Once the pictures are set aside, copy the data below exactly as it stands.
══ Source data ══
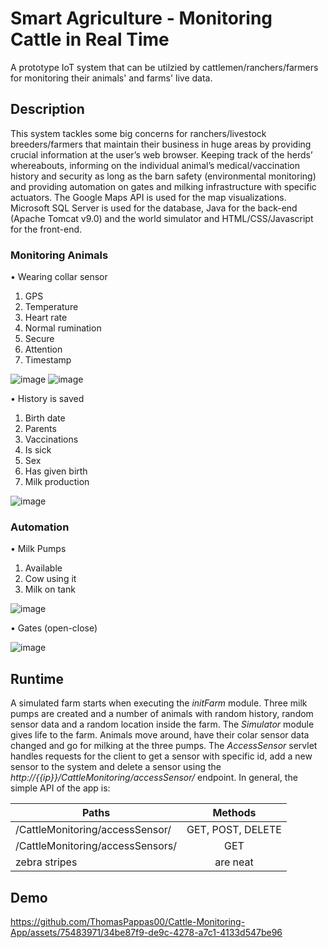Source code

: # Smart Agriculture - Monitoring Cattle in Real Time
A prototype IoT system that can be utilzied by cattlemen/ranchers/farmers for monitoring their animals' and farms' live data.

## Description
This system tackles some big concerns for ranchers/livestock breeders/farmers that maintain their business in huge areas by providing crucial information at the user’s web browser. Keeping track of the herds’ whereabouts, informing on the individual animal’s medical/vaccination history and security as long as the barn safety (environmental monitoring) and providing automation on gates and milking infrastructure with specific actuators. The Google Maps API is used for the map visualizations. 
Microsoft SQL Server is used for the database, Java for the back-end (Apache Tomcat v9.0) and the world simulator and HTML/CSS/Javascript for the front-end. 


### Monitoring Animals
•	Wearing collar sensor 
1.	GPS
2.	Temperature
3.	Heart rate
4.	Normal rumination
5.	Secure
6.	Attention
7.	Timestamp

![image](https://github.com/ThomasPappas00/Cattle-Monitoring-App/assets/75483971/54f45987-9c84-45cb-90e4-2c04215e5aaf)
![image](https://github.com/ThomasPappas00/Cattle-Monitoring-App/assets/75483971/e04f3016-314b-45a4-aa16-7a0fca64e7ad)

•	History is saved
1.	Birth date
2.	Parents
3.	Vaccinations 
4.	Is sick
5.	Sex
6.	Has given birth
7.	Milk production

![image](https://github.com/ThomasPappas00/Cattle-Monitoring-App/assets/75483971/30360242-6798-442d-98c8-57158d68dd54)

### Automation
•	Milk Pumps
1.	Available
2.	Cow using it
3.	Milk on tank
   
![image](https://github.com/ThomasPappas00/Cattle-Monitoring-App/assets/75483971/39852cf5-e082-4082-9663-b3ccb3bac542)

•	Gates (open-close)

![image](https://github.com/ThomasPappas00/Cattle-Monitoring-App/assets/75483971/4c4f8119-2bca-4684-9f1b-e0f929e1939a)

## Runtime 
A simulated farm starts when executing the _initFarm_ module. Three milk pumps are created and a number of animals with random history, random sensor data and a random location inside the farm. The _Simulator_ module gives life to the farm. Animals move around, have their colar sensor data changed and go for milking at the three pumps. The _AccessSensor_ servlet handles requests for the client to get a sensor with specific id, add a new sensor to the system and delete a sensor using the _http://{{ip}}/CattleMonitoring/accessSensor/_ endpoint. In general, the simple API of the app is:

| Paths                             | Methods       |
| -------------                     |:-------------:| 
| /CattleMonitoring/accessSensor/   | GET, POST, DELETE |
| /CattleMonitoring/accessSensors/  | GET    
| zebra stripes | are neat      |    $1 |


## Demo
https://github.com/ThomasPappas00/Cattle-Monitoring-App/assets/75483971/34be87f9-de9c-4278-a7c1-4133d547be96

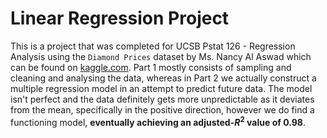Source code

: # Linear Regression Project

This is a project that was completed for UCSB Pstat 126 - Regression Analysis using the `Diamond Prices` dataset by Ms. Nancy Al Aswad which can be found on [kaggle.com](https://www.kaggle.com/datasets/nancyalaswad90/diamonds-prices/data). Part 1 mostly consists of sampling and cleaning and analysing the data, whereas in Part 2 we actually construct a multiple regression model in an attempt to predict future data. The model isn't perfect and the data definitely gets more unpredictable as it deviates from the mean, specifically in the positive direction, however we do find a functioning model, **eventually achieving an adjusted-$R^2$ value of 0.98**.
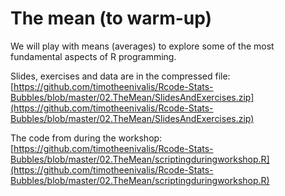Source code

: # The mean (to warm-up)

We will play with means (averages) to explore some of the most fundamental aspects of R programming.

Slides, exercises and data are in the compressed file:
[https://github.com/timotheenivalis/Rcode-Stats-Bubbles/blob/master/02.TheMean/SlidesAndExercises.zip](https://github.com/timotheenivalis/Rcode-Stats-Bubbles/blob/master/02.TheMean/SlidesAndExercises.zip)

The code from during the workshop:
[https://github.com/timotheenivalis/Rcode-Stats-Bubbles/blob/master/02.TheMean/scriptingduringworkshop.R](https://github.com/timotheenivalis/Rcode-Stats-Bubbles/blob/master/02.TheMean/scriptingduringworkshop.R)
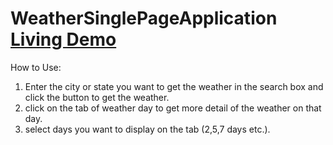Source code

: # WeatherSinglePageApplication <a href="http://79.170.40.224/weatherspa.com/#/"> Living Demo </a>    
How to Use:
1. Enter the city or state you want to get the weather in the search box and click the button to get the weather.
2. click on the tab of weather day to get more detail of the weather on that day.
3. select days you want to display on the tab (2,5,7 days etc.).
═══
> [Task solution]:
Source code

: # Smart Agriculture - Monitoring Cattle in Real Time
A prototype IoT system that can be utilzied by cattlemen/ranchers/farmers for monitoring their animals' and farms' live data.

## Description
This system tackles some big concerns for ranchers/livestock breeders/farmers that maintain their business in huge areas by providing crucial information at the user’s web browser. Keeping track of the herds’ whereabouts, informing on the individual animal’s medical/vaccination history and security as long as the barn safety (environmental monitoring) and providing automation on gates and milking infrastructure with specific actuators. The Google Maps API is used for the map visualizations. 
Microsoft SQL Server is used for the database, Java for the back-end (Apache Tomcat v9.0) and the world simulator and HTML/CSS/Javascript for the front-end. 


### Monitoring Animals
•	Wearing collar sensor 
1.	GPS
2.	Temperature
3.	Heart rate
4.	Normal rumination
5.	Secure
6.	Attention
7.	Timestamp

![image](https://github.com/ThomasPappas00/Cattle-Monitoring-App/assets/75483971/54f45987-9c84-45cb-90e4-2c04215e5aaf)
![image](https://github.com/ThomasPappas00/Cattle-Monitoring-App/assets/75483971/e04f3016-314b-45a4-aa16-7a0fca64e7ad)

•	History is saved
1.	Birth date
2.	Parents
3.	Vaccinations 
4.	Is sick
5.	Sex
6.	Has given birth
7.	Milk production

![image](https://github.com/ThomasPappas00/Cattle-Monitoring-App/assets/75483971/30360242-6798-442d-98c8-57158d68dd54)

### Automation
•	Milk Pumps
1.	Available
2.	Cow using it
3.	Milk on tank
   
![image](https://github.com/ThomasPappas00/Cattle-Monitoring-App/assets/75483971/39852cf5-e082-4082-9663-b3ccb3bac542)

•	Gates (open-close)

![image](https://github.com/ThomasPappas00/Cattle-Monitoring-App/assets/75483971/4c4f8119-2bca-4684-9f1b-e0f929e1939a)

## Runtime 
A simulated farm starts when executing the _initFarm_ module. Three milk pumps are created and a number of animals with random history, random sensor data and a random location inside the farm. The _Simulator_ module gives life to the farm. Animals move around, have their colar sensor data changed and go for milking at the three pumps. The _AccessSensor_ servlet handles requests for the client to get a sensor with specific id, add a new sensor to the system and delete a sensor using the _http://{{ip}}/CattleMonitoring/accessSensor/_ endpoint. In general, the simple API of the app is:

| Paths                             | Methods       |
| -------------                     |:-------------:| 
| /CattleMonitoring/accessSensor/   | GET, POST, DELETE |
| /CattleMonitoring/accessSensors/  | GET    
| zebra stripes | are neat      |    $1 |


## Demo
https://github.com/ThomasPappas00/Cattle-Monitoring-App/assets/75483971/34be87f9-de9c-4278-a7c1-4133d547be96

Source code

: # Linear Regression Project

This is a project that was completed for UCSB Pstat 126 - Regression Analysis using the `Diamond Prices` dataset by Ms. Nancy Al Aswad which can be found on [kaggle.com](https://www.kaggle.com/datasets/nancyalaswad90/diamonds-prices/data). Part 1 mostly consists of sampling and cleaning and analysing the data, whereas in Part 2 we actually construct a multiple regression model in an attempt to predict future data. The model isn't perfect and the data definitely gets more unpredictable as it deviates from the mean, specifically in the positive direction, however we do find a functioning model, **eventually achieving an adjusted-$R^2$ value of 0.98**.
Source code

: # The mean (to warm-up)

We will play with means (averages) to explore some of the most fundamental aspects of R programming.

Slides, exercises and data are in the compressed file:
[https://github.com/timotheenivalis/Rcode-Stats-Bubbles/blob/master/02.TheMean/SlidesAndExercises.zip](https://github.com/timotheenivalis/Rcode-Stats-Bubbles/blob/master/02.TheMean/SlidesAndExercises.zip)

The code from during the workshop:
[https://github.com/timotheenivalis/Rcode-Stats-Bubbles/blob/master/02.TheMean/scriptingduringworkshop.R](https://github.com/timotheenivalis/Rcode-Stats-Bubbles/blob/master/02.TheMean/scriptingduringworkshop.R)
Source code

: # WeatherSinglePageApplication <a href="http://79.170.40.224/weatherspa.com/#/"> Living Demo </a>    
How to Use:
1. Enter the city or state you want to get the weather in the search box and click the button to get the weather.
2. click on the tab of weather day to get more detail of the weather on that day.
3. select days you want to display on the tab (2,5,7 days etc.).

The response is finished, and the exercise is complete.